I’m 62 years old now and the single most important teacher in medicine is experience and it’s not even close. I don’t care how much you read and study, or how much literature you peruse, if you don’t see patients and you’re not exposed, you’re not going to know what to do under certain situations. So, to me things are changing now with medical education there’s lots of limitations, your access can be limited by the amount of time you’re allowed to work or all these sorts of things, and that’s why I believe in being really busy clinically. It’s really important for physicians to have those at-bats. As I look back on my career, you didn’t know as much as you thought you did when you were younger, there’s no doubt about that. It’s like that old-line form Ron Stewart, “I wish I knew what I know now when I was younger.”

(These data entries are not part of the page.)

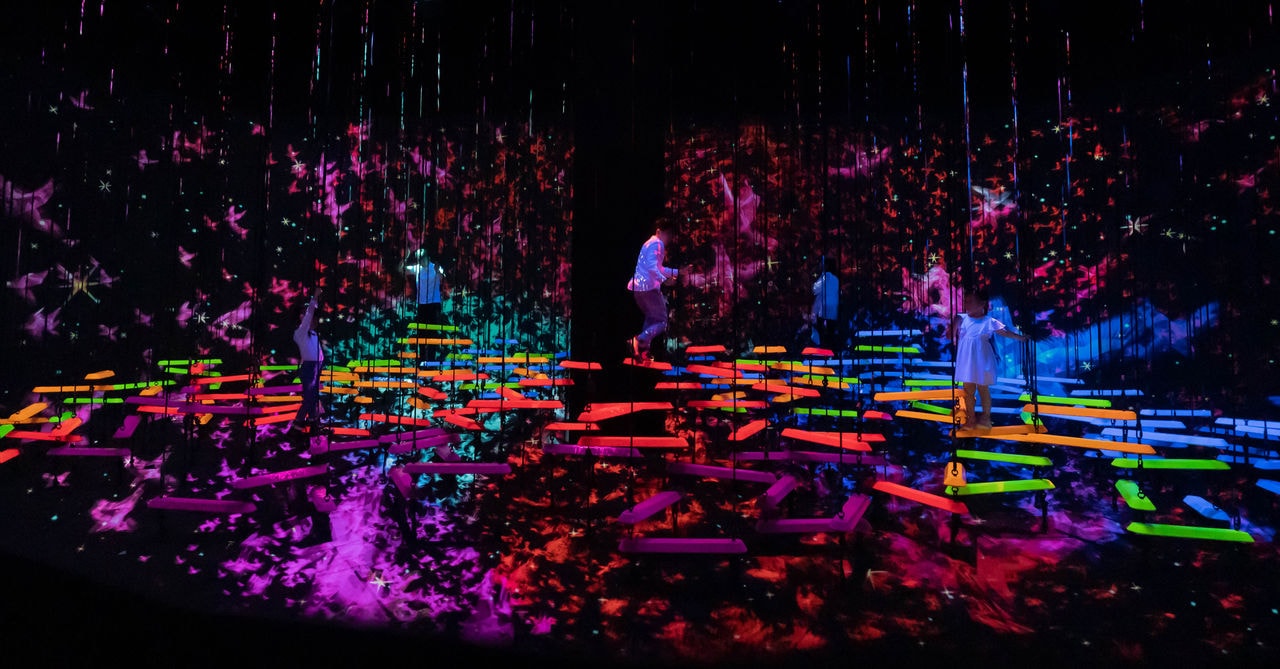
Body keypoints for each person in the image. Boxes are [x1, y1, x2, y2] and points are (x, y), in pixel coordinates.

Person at [952, 286, 1026, 429]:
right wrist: (953, 325)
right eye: (965, 301)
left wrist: (1021, 338)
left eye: (970, 301)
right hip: (967, 360)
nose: (966, 304)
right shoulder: (962, 319)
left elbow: (1005, 333)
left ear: (982, 304)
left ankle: (986, 417)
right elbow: (951, 335)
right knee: (968, 390)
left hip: (982, 359)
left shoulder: (989, 321)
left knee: (983, 388)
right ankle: (971, 418)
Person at [627, 221, 679, 362]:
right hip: (648, 288)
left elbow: (658, 268)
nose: (669, 238)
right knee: (662, 321)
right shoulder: (657, 244)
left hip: (640, 288)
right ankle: (638, 340)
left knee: (652, 318)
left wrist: (678, 272)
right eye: (668, 234)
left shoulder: (649, 243)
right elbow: (652, 268)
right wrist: (664, 280)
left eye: (671, 235)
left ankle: (643, 350)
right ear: (659, 231)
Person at [292, 291, 324, 431]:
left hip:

I saw a patient this week with hypertrophic cardiomyopathy and he’s a risky genotype, he’s got things that worry me, and he knows that. He’s been seeing doctors and he’s getting progressively more frightened and progressively more depressed and he’s profoundly symptomatic, because his muscle is so thick his heart is obstructing as he’s ejecting blood, making him profoundly short of breath. He can’t hardly walk across a field.

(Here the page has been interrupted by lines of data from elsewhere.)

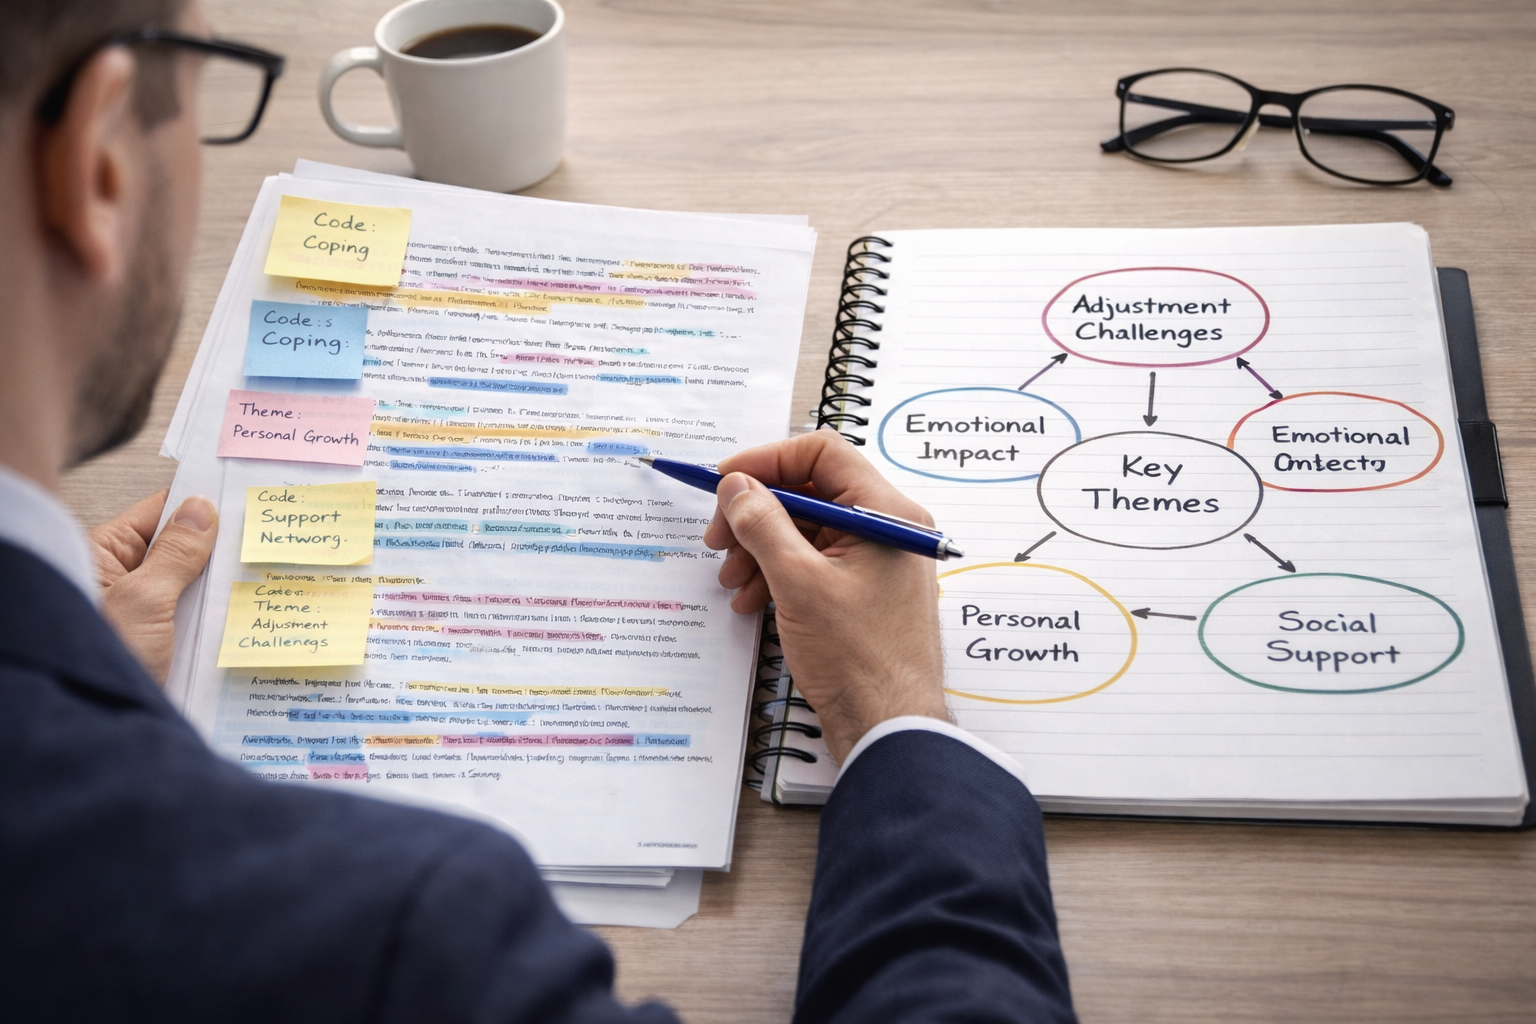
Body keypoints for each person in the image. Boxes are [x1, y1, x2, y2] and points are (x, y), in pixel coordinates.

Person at [0, 0, 1078, 1020]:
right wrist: (897, 711)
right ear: (94, 164)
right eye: (207, 84)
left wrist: (88, 710)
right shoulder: (401, 934)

But it turns out there’s a surgical procedure where you can go in and get that muscle that’s obstructing flow and improve his functional capacity dramatically. So, there’s a chance we can change this guy from suicidal to almost fatalistic to having a good quality of life and being happy again. You know those decisions were reached after I had a really in-depth discussion with him about what his life was like.

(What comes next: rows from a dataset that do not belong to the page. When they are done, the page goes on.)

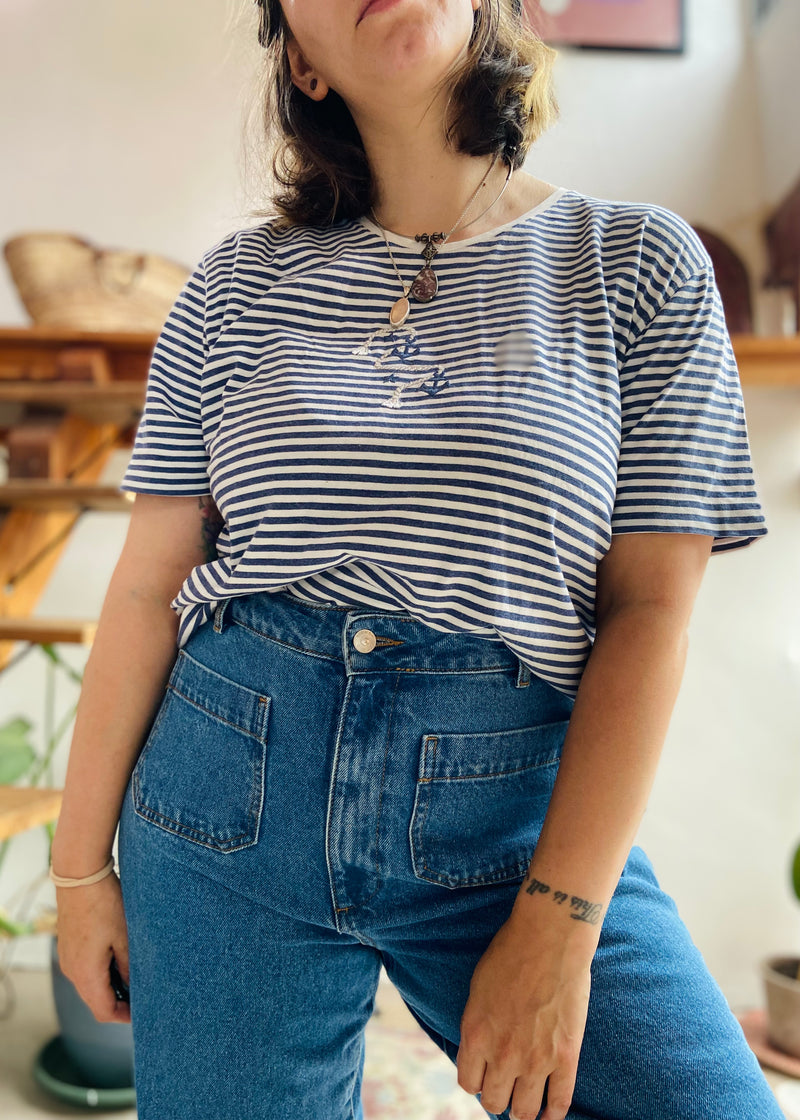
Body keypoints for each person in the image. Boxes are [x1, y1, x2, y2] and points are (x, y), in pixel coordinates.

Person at [49, 2, 783, 1118]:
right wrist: (76, 872)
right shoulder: (231, 287)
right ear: (301, 60)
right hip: (221, 798)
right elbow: (147, 589)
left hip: (509, 820)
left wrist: (558, 916)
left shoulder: (635, 261)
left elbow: (647, 617)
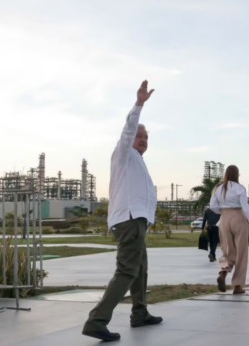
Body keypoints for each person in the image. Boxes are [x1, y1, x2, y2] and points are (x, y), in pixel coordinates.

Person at [82, 81, 161, 342]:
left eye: (146, 138)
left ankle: (140, 313)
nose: (143, 140)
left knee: (141, 268)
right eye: (140, 137)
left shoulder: (138, 162)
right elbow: (128, 131)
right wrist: (139, 104)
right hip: (128, 221)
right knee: (127, 271)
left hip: (137, 221)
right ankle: (97, 321)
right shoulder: (123, 154)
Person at [210, 165, 249, 295]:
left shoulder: (218, 188)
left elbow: (212, 206)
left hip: (224, 219)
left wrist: (223, 211)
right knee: (241, 253)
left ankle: (222, 274)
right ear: (237, 175)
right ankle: (237, 286)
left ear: (226, 174)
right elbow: (245, 208)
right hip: (238, 218)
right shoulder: (240, 188)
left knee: (227, 250)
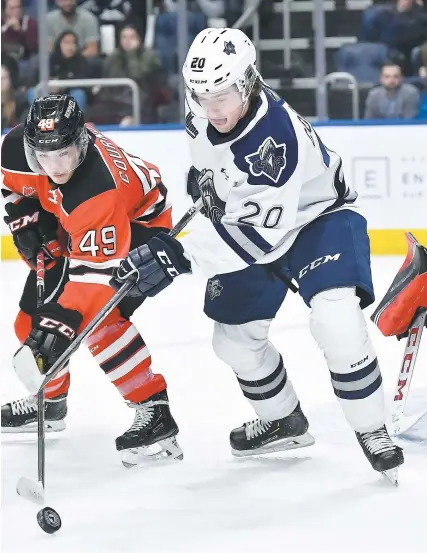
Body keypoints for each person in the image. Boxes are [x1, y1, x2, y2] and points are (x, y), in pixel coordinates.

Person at [111, 28, 404, 479]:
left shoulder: (273, 138)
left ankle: (372, 428)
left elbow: (256, 240)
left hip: (316, 220)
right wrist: (206, 181)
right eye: (203, 96)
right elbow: (212, 162)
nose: (212, 109)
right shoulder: (203, 104)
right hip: (253, 221)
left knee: (337, 320)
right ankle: (283, 419)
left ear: (247, 82)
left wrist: (177, 257)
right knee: (232, 341)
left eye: (223, 95)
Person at [0, 94, 183, 467]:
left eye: (64, 154)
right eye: (44, 157)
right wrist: (23, 218)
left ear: (81, 141)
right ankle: (50, 404)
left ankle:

I have a lot of undergraduates that come and shadow the clinic or cardiology fellows come and we’re trying to teach them these things that are not typically part of the standard curriculum. It’s new enough that it’s just not part of the standard curriculum. We’re so inundated with the usual things in cardiology like electrophysiology, heart failure, valvular heart disease, and coronary heart disease—those things are so overwhelming in terms of how much attention they get that the nuance in these areas is often lost on most people when they come out of their training.
It’s also interesting when people come to interview for their training program they already know what they want to be, and I don’t understand how they know that. Part of it is they have so much pressure to decide who they are and what they want to do, and I love it in an interview when they say they don’t know what they want to do yet.
And my daughter’s pre-med, she’s an athlete. She played on the Virginia basketball team her first year, but it was just too much so she’s focusing on her studies and I said you’ve got to find your passion and be patient, you’re not in a rush. It’s like if you’re going to marry somebody you have to make sure you get it right, because if you wake up and you’re 60 years old like I am, and you don’t love what you’re doing—I don’t know if I could survive that. I don’t know if I could continue to practice if I didn’t love what I was doing.